Superintendent Rob Hess
said the job is considered temporary. The district will evaluate
the role in the next few months to see whether it remains
necessary, should be expanded, or should stay the
same.
Kim
Fandino, president of the Lebanon Education Association, said
Nelson is the first of what the association hopes will be many
"teacher leaders;" full-time, certified teachers who take on
additional roles.
Bo Yates'
promotion to principal of Lebanon High School this year left Seven
Oak without an assistant principal.
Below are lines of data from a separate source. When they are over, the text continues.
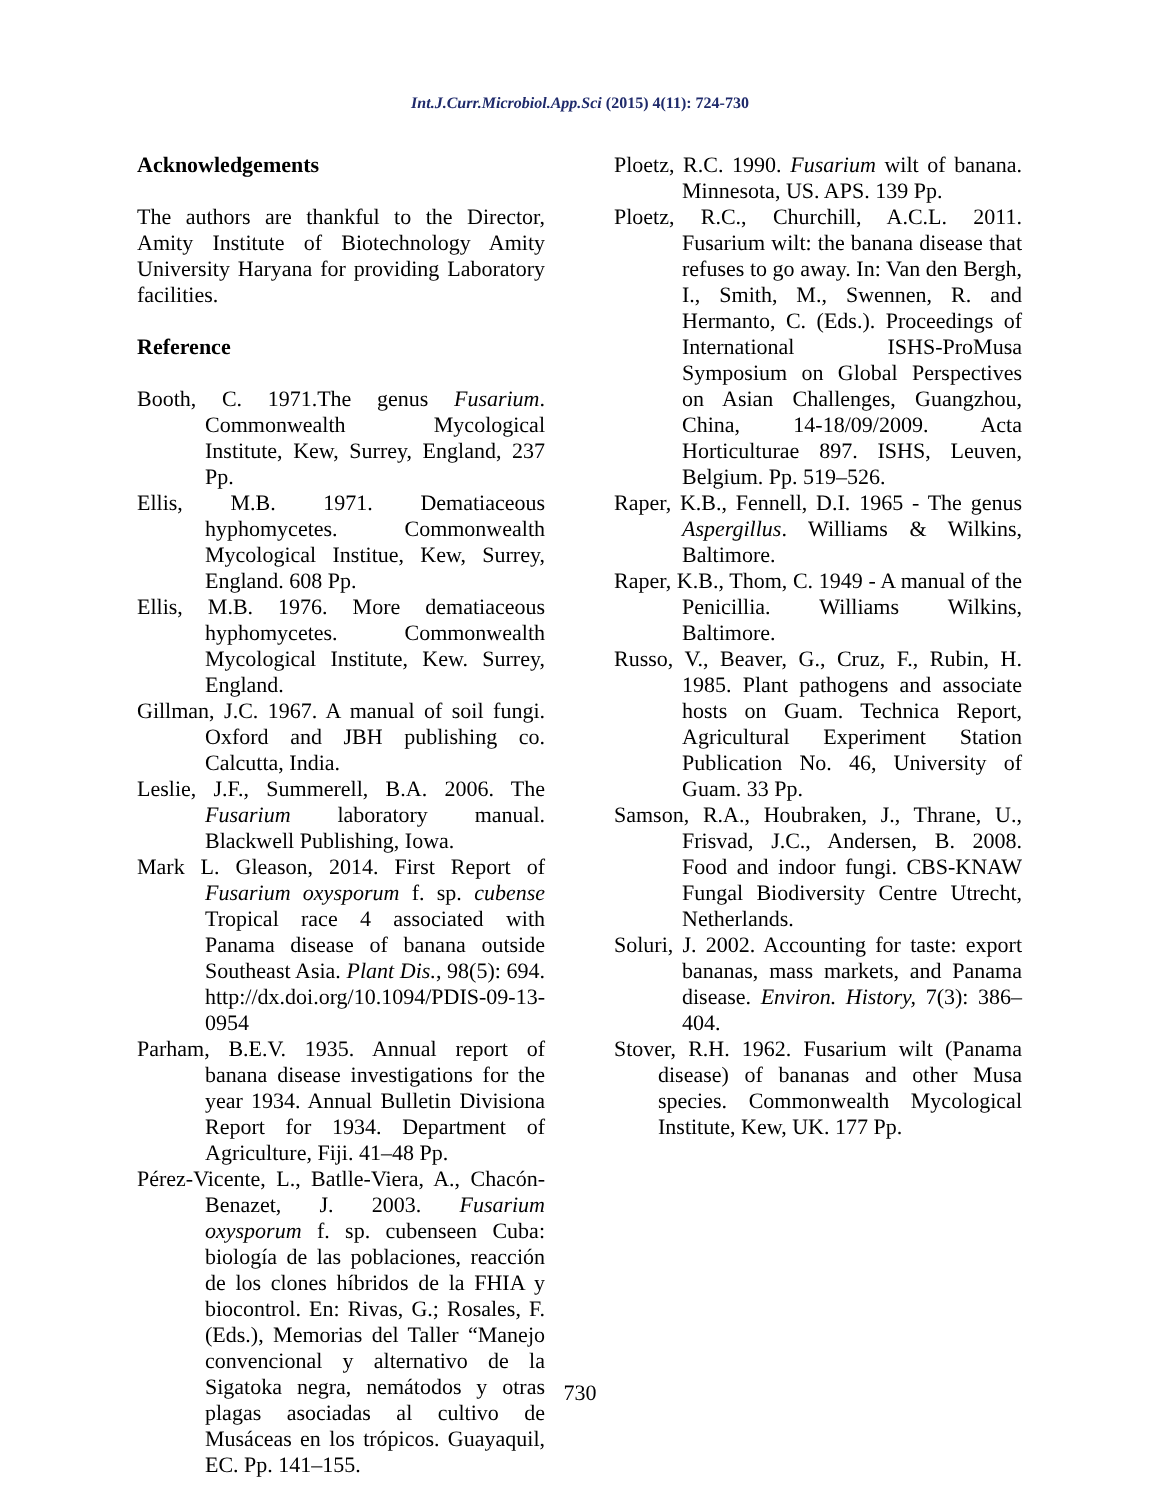Int.J.Curr.Microbiol.App.Sci (2015) 4(11): 724-730
Acknowledgements
The authors are thankful to the Director, Amity Institute of Biotechnology Amity University Haryana for providing Laboratory facilities.
Reference
Booth, C. 1971.The genus Fusarium. Commonwealth Mycological Institute, Kew, Surrey, England, 237 Pp.
Ellis, M.B. 1971. Dematiaceous hyphomycetes. Commonwealth Mycological Institue, Kew, Surrey, England. 608 Pp.
Ellis, M.B. 1976. More dematiaceous hyphomycetes. Commonwealth Mycological Institute, Kew. Surrey, England.
Gillman, J.C. 1967. A manual of soil fungi. Oxford and JBH publishing co. Calcutta, India.
Leslie, J.F., Summerell, B.A. 2006. The Fusarium laboratory manual. Blackwell Publishing, Iowa.
Mark L. Gleason, 2014. First Report of Fusarium oxysporum f. sp. cubense Tropical race 4 associated with Panama disease of banana outside Southeast Asia. Plant Dis., 98(5): 694. http://dx.doi.org/10.1094/PDIS-09-13-0954
Parham, B.E.V. 1935. Annual report of banana disease investigations for the year 1934. Annual Bulletin Divisiona Report for 1934. Department of Agriculture, Fiji. 41–48 Pp.
Pérez-Vicente, L., Batlle-Viera, A., Chacón-Benazet, J. 2003. Fusarium oxysporum f. sp. cubenseen Cuba: biología de las poblaciones, reacción de los clones híbridos de la FHIA y biocontrol. En: Rivas, G.; Rosales, F. (Eds.), Memorias del Taller “Manejo convencional y alternativo de la Sigatoka negra, nemátodos y otras plagas asociadas al cultivo de Musáceas en los trópicos. Guayaquil, EC. Pp. 141–155.
Ploetz, R.C. 1990. Fusarium wilt of banana. Minnesota, US. APS. 139 Pp.
Ploetz, R.C., Churchill, A.C.L. 2011. Fusarium wilt: the banana disease that refuses to go away. In: Van den Bergh, I., Smith, M., Swennen, R. and Hermanto, C. (Eds.). Proceedings of International ISHS-ProMusa Symposium on Global Perspectives on Asian Challenges, Guangzhou, China, 14-18/09/2009. Acta Horticulturae 897. ISHS, Leuven, Belgium. Pp. 519–526.
Raper, K.B., Fennell, D.I. 1965 - The genus Aspergillus. Williams & Wilkins, Baltimore.
Raper, K.B., Thom, C. 1949 - A manual of the Penicillia. Williams Wilkins, Baltimore.
Russo, V., Beaver, G., Cruz, F., Rubin, H. 1985. Plant pathogens and associate hosts on Guam. Technica Report, Agricultural Experiment Station Publication No. 46, University of Guam. 33 Pp.
Samson, R.A., Houbraken, J., Thrane, U., Frisvad, J.C., Andersen, B. 2008. Food and indoor fungi. CBS-KNAW Fungal Biodiversity Centre Utrecht, Netherlands.
Soluri, J. 2002. Accounting for taste: export bananas, mass markets, and Panama disease. Environ. History, 7(3): 386–404.
Stover, R.H. 1962. Fusarium wilt (Panama disease) of bananas and other Musa species. Commonwealth Mycological Institute, Kew, UK. 177 Pp.
730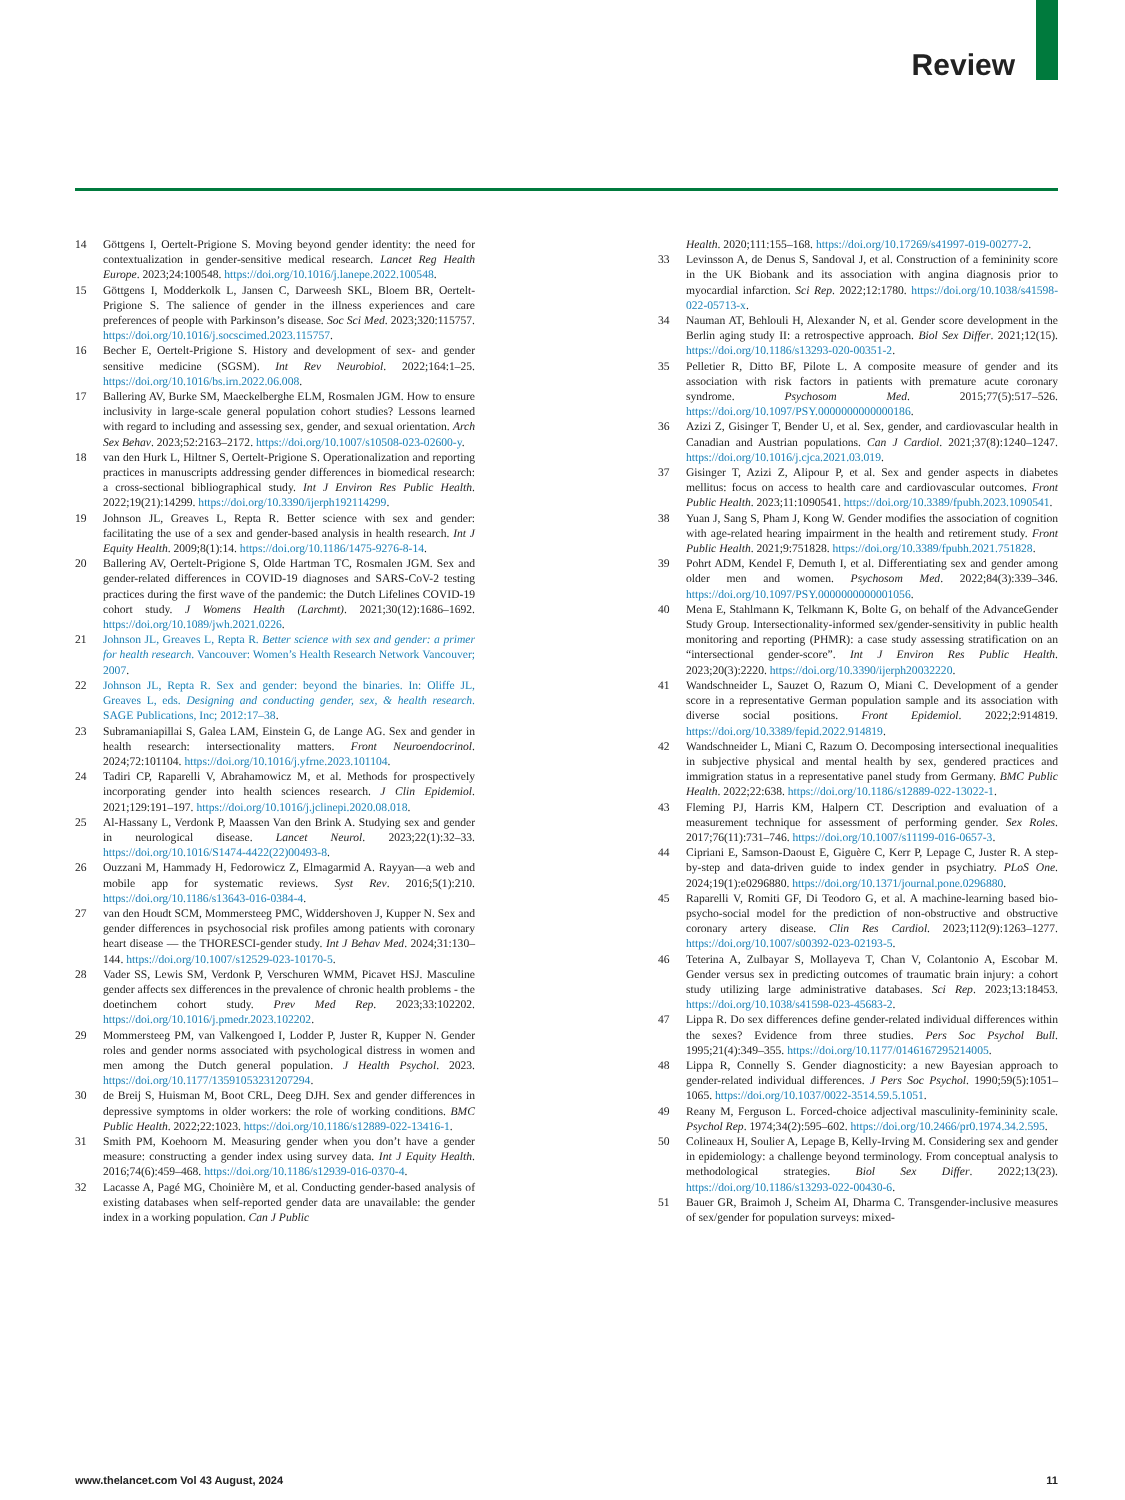Review
14 Göttgens I, Oertelt-Prigione S. Moving beyond gender identity: the need for contextualization in gender-sensitive medical research. Lancet Reg Health Europe. 2023;24:100548. https://doi.org/10.1016/j.lanepe.2022.100548.
15 Göttgens I, Modderkolk L, Jansen C, Darweesh SKL, Bloem BR, Oertelt-Prigione S. The salience of gender in the illness experiences and care preferences of people with Parkinson’s disease. Soc Sci Med. 2023;320:115757. https://doi.org/10.1016/j.socscimed.2023.115757.
16 Becher E, Oertelt-Prigione S. History and development of sex- and gender sensitive medicine (SGSM). Int Rev Neurobiol. 2022;164:1–25. https://doi.org/10.1016/bs.irn.2022.06.008.
17 Ballering AV, Burke SM, Maeckelberghe ELM, Rosmalen JGM. How to ensure inclusivity in large-scale general population cohort studies? Lessons learned with regard to including and assessing sex, gender, and sexual orientation. Arch Sex Behav. 2023;52:2163–2172. https://doi.org/10.1007/s10508-023-02600-y.
18 van den Hurk L, Hiltner S, Oertelt-Prigione S. Operationalization and reporting practices in manuscripts addressing gender differences in biomedical research: a cross-sectional bibliographical study. Int J Environ Res Public Health. 2022;19(21):14299. https://doi.org/10.3390/ijerph192114299.
19 Johnson JL, Greaves L, Repta R. Better science with sex and gender: facilitating the use of a sex and gender-based analysis in health research. Int J Equity Health. 2009;8(1):14. https://doi.org/10.1186/1475-9276-8-14.
20 Ballering AV, Oertelt-Prigione S, Olde Hartman TC, Rosmalen JGM. Sex and gender-related differences in COVID-19 diagnoses and SARS-CoV-2 testing practices during the first wave of the pandemic: the Dutch Lifelines COVID-19 cohort study. J Womens Health (Larchmt). 2021;30(12):1686–1692. https://doi.org/10.1089/jwh.2021.0226.
21 Johnson JL, Greaves L, Repta R. Better science with sex and gender: a primer for health research. Vancouver: Women’s Health Research Network Vancouver; 2007.
22 Johnson JL, Repta R. Sex and gender: beyond the binaries. In: Oliffe JL, Greaves L, eds. Designing and conducting gender, sex, & health research. SAGE Publications, Inc; 2012:17–38.
23 Subramaniapillai S, Galea LAM, Einstein G, de Lange AG. Sex and gender in health research: intersectionality matters. Front Neuroendocrinol. 2024;72:101104. https://doi.org/10.1016/j.yfrne.2023.101104.
24 Tadiri CP, Raparelli V, Abrahamowicz M, et al. Methods for prospectively incorporating gender into health sciences research. J Clin Epidemiol. 2021;129:191–197. https://doi.org/10.1016/j.jclinepi.2020.08.018.
25 Al-Hassany L, Verdonk P, Maassen Van den Brink A. Studying sex and gender in neurological disease. Lancet Neurol. 2023;22(1):32–33. https://doi.org/10.1016/S1474-4422(22)00493-8.
26 Ouzzani M, Hammady H, Fedorowicz Z, Elmagarmid A. Rayyan—a web and mobile app for systematic reviews. Syst Rev. 2016;5(1):210. https://doi.org/10.1186/s13643-016-0384-4.
27 van den Houdt SCM, Mommersteeg PMC, Widdershoven J, Kupper N. Sex and gender differences in psychosocial risk profiles among patients with coronary heart disease — the THORESCI-gender study. Int J Behav Med. 2024;31:130–144. https://doi.org/10.1007/s12529-023-10170-5.
28 Vader SS, Lewis SM, Verdonk P, Verschuren WMM, Picavet HSJ. Masculine gender affects sex differences in the prevalence of chronic health problems - the doetinchem cohort study. Prev Med Rep. 2023;33:102202. https://doi.org/10.1016/j.pmedr.2023.102202.
29 Mommersteeg PM, van Valkengoed I, Lodder P, Juster R, Kupper N. Gender roles and gender norms associated with psychological distress in women and men among the Dutch general population. J Health Psychol. 2023. https://doi.org/10.1177/13591053231207294.
30 de Breij S, Huisman M, Boot CRL, Deeg DJH. Sex and gender differences in depressive symptoms in older workers: the role of working conditions. BMC Public Health. 2022;22:1023. https://doi.org/10.1186/s12889-022-13416-1.
31 Smith PM, Koehoorn M. Measuring gender when you don’t have a gender measure: constructing a gender index using survey data. Int J Equity Health. 2016;74(6):459–468. https://doi.org/10.1186/s12939-016-0370-4.
32 Lacasse A, Pagé MG, Choinière M, et al. Conducting gender-based analysis of existing databases when self-reported gender data are unavailable: the gender index in a working population. Can J Public
Health. 2020;111:155–168. https://doi.org/10.17269/s41997-019-00277-2.
33 Levinsson A, de Denus S, Sandoval J, et al. Construction of a femininity score in the UK Biobank and its association with angina diagnosis prior to myocardial infarction. Sci Rep. 2022;12:1780. https://doi.org/10.1038/s41598-022-05713-x.
34 Nauman AT, Behlouli H, Alexander N, et al. Gender score development in the Berlin aging study II: a retrospective approach. Biol Sex Differ. 2021;12(15). https://doi.org/10.1186/s13293-020-00351-2.
35 Pelletier R, Ditto BF, Pilote L. A composite measure of gender and its association with risk factors in patients with premature acute coronary syndrome. Psychosom Med. 2015;77(5):517–526. https://doi.org/10.1097/PSY.0000000000000186.
36 Azizi Z, Gisinger T, Bender U, et al. Sex, gender, and cardiovascular health in Canadian and Austrian populations. Can J Cardiol. 2021;37(8):1240–1247. https://doi.org/10.1016/j.cjca.2021.03.019.
37 Gisinger T, Azizi Z, Alipour P, et al. Sex and gender aspects in diabetes mellitus: focus on access to health care and cardiovascular outcomes. Front Public Health. 2023;11:1090541. https://doi.org/10.3389/fpubh.2023.1090541.
38 Yuan J, Sang S, Pham J, Kong W. Gender modifies the association of cognition with age-related hearing impairment in the health and retirement study. Front Public Health. 2021;9:751828. https://doi.org/10.3389/fpubh.2021.751828.
39 Pohrt ADM, Kendel F, Demuth I, et al. Differentiating sex and gender among older men and women. Psychosom Med. 2022;84(3):339–346. https://doi.org/10.1097/PSY.0000000000001056.
40 Mena E, Stahlmann K, Telkmann K, Bolte G, on behalf of the AdvanceGender Study Group. Intersectionality-informed sex/gender-sensitivity in public health monitoring and reporting (PHMR): a case study assessing stratification on an “intersectional gender-score”. Int J Environ Res Public Health. 2023;20(3):2220. https://doi.org/10.3390/ijerph20032220.
41 Wandschneider L, Sauzet O, Razum O, Miani C. Development of a gender score in a representative German population sample and its association with diverse social positions. Front Epidemiol. 2022;2:914819. https://doi.org/10.3389/fepid.2022.914819.
42 Wandschneider L, Miani C, Razum O. Decomposing intersectional inequalities in subjective physical and mental health by sex, gendered practices and immigration status in a representative panel study from Germany. BMC Public Health. 2022;22:638. https://doi.org/10.1186/s12889-022-13022-1.
43 Fleming PJ, Harris KM, Halpern CT. Description and evaluation of a measurement technique for assessment of performing gender. Sex Roles. 2017;76(11):731–746. https://doi.org/10.1007/s11199-016-0657-3.
44 Cipriani E, Samson-Daoust E, Giguère C, Kerr P, Lepage C, Juster R. A step-by-step and data-driven guide to index gender in psychiatry. PLoS One. 2024;19(1):e0296880. https://doi.org/10.1371/journal.pone.0296880.
45 Raparelli V, Romiti GF, Di Teodoro G, et al. A machine-learning based bio-psycho-social model for the prediction of non-obstructive and obstructive coronary artery disease. Clin Res Cardiol. 2023;112(9):1263–1277. https://doi.org/10.1007/s00392-023-02193-5.
46 Teterina A, Zulbayar S, Mollayeva T, Chan V, Colantonio A, Escobar M. Gender versus sex in predicting outcomes of traumatic brain injury: a cohort study utilizing large administrative databases. Sci Rep. 2023;13:18453. https://doi.org/10.1038/s41598-023-45683-2.
47 Lippa R. Do sex differences define gender-related individual differences within the sexes? Evidence from three studies. Pers Soc Psychol Bull. 1995;21(4):349–355. https://doi.org/10.1177/0146167295214005.
48 Lippa R, Connelly S. Gender diagnosticity: a new Bayesian approach to gender-related individual differences. J Pers Soc Psychol. 1990;59(5):1051–1065. https://doi.org/10.1037/0022-3514.59.5.1051.
49 Reany M, Ferguson L. Forced-choice adjectival masculinity-femininity scale. Psychol Rep. 1974;34(2):595–602. https://doi.org/10.2466/pr0.1974.34.2.595.
50 Colineaux H, Soulier A, Lepage B, Kelly-Irving M. Considering sex and gender in epidemiology: a challenge beyond terminology. From conceptual analysis to methodological strategies. Biol Sex Differ. 2022;13(23). https://doi.org/10.1186/s13293-022-00430-6.
51 Bauer GR, Braimoh J, Scheim AI, Dharma C. Transgender-inclusive measures of sex/gender for population surveys: mixed-
www.thelancet.com Vol 43 August, 2024 11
But that position usually comes
with a pricetag of about $80,000, Fandino said.
Having a
teacher take on just the student discipline portion of an
assistant's job saves the district money and allows the teacher to
both exercise more leadership and receive more compensation without
leaving the classroom entirely, she said.
"It's
moving up without moving out," she said.
Lebanon
received a grant from the nonprofit Chalkboard Project earlier this
year to become part of a project called, "Creative Leadership
Achieves Student Success," or CLASS. Among other things, the CLASS
project explores ways to reward teachers for finding ways to
increase student achievement by improving their own skills or
taking on new responsibilities.
Lebanon's
CLASS design team has been exploring the "teacher leader" model,
Fandino said. In early October, the union agreed to a memorandum of
understanding with the district to allow for the new roles. The
"dean of students" job is the first.